:: Objective ::
Please begin at the start of the records and stop after the line containing "shadows and highlights: shadows", putting each of those lines into a JSON list of strings. Leave out blank lines.

----------------------------------------

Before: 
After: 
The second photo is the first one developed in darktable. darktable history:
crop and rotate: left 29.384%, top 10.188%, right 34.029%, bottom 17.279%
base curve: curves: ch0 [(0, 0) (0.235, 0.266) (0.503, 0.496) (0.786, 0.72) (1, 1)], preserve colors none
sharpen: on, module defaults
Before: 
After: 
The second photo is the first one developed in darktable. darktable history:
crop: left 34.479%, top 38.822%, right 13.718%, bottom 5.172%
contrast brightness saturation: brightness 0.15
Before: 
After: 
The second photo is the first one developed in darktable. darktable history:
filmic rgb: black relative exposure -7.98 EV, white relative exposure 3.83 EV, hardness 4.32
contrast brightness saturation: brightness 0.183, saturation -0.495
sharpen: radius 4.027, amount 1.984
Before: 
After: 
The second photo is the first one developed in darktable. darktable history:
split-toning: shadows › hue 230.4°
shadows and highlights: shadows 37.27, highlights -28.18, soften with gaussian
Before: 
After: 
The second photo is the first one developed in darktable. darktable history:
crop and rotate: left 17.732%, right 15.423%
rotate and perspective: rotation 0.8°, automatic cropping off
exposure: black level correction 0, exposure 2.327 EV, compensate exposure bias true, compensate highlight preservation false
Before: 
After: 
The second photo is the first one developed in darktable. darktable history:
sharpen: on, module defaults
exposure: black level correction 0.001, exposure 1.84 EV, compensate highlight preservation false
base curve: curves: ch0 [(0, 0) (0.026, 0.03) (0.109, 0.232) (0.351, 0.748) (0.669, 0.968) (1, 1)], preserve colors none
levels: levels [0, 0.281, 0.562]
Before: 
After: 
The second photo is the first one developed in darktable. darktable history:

----------------------------------------

:: Written response ::
[
  "Before: ",
  "After: ",
  "The second photo is the first one developed in darktable. darktable history:",
  "crop and rotate: left 29.384%, top 10.188%, right 34.029%, bottom 17.279%",
  "base curve: curves: ch0 [(0, 0) (0.235, 0.266) (0.503, 0.496) (0.786, 0.72) (1, 1)], preserve colors none",
  "sharpen: on, module defaults",
  "Before: ",
  "After: ",
  "The second photo is the first one developed in darktable. darktable history:",
  "crop: left 34.479%, top 38.822%, right 13.718%, bottom 5.172%",
  "contrast brightness saturation: brightness 0.15",
  "Before: ",
  "After: ",
  "The second photo is the first one developed in darktable. darktable history:",
  "filmic rgb: black relative exposure -7.98 EV, white relative exposure 3.83 EV, hardness 4.32",
  "contrast brightness saturation: brightness 0.183, saturation -0.495",
  "sharpen: radius 4.027, amount 1.984",
  "Before: ",
  "After: ",
  "The second photo is the first one developed in darktable. darktable history:",
  "split-toning: shadows › hue 230.4°",
  "shadows and highlights: shadows 37.27, highlights -28.18, soften with gaussian"
]